His escape from the embassy was now known. No less certainly, the failure of the trap Nedda’s note had baited had been reported. The police were now turning the whole city into a trap for one Bron Hoddan. Soon they’d have cops from other cities pouring in to aid in the search. And certainly and positively they’d take every measure they could to keep him from getting back to the embassy.

It was a situation that would have appalled Hoddan only that morning. Now, though, he only shook his head sadly. He moved on. Somehow he must get back into the embassy.

It was not far from Nedda’s house to a public-safety kiosk. He entered it. It was unattended, of course. It was simply an out-of-door installation where cops could be summoned, fires reported, or emergencies described by citizens independently of the regular home communicators. It had occurred to Hoddan that the planetary authorities would be greatly pleased to hear of a situation, in a place, that would seem to hint at his presence. There were all sorts of public services that would be delighted to operate impressively in their own1 lines. There were bureaus which would rejoice at a chance to show off their efficiency.

He used his micro-wave generator — which at short enough range would short-circuit anything — upon the apparatus in the kiosk. It was perfectly simple, if one knew how. He worked with a sort of tender thoroughness, shorting this item, shorting that, giving this frantic emergency call, stating that baseless lie. When he went out of the kiosk he walked briskly toward an appointment he had made.

And presently the murmur of the city at night had new sounds added to it. They began as a faint, confused clamor at the edges of the city. The uproar moved centralward and grew louder. There were clanging bells and sirens and beeper-horns warning all non-official vehicles to keep out of the way. On the raised-up expressway snorting metal monsters rushed with squealing excitement. On the fragrant lesser streets, smaller vehicles rushed with proportionately louder howlings. Police trucks poured out of their cubbyholes and plunged valiantly through the dark. Broadcast units signaled emergency and cut off the air to make the placid ether waves available to authority.

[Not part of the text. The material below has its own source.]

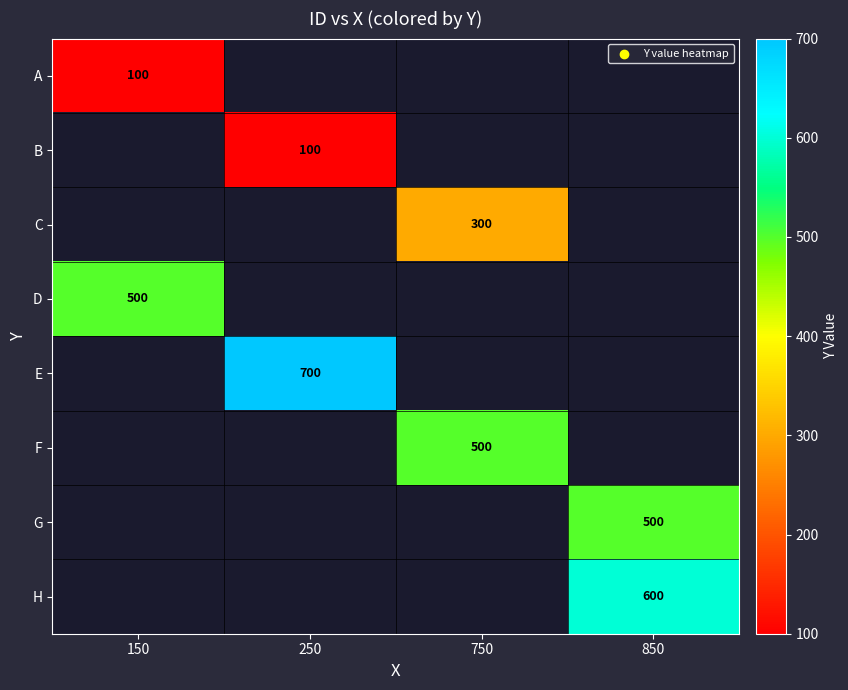

The value of F at 750 is 500. True or false?

True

All the noises and all this tumult moved toward a single point. The outer parts of the city regained their former quiet. But in the mid-city area the noise of racing vehicles clamoring for the right-of-way grew louder and louder. The sound was deafening as the vehicles converged on the large open square in front of the Interstellar Embassy. From every street and avenue fire-fighting equipment poured into that square. In between and behind, hooting loudly for precedence, were the police trucks. Emergency vehicles of all the civic bureaus appeared, all of them with immense conviction of their importance.

It was a very large, open square, that space before the embassy. From its edge, the monument to the first settlers in the center looked small But even that vast plaza filled up with trucks of every imaginable variety, from the hose towers which could throw streams of water four hundred feet straight up, to the miniature trouble-wagons of Electricity Supply. Staff cars of fire and police and sanitary services crowded each other and bumped fenders with tree-surgeon trucks prepared to move fallen trees, and with public-address trucks ready to lend stentorian tones to any voice of authority.

But there was no situation except that there was no situation. There was no fire. There was no riot There was not even stray dogs for the pound-wagons to pursue, nor broken watermains for the water department technicians to shut off and repair. There was nothing for anybody to do but ask everybody else what the hell they were doing there, and presently to swear at each other for cluttering up the way.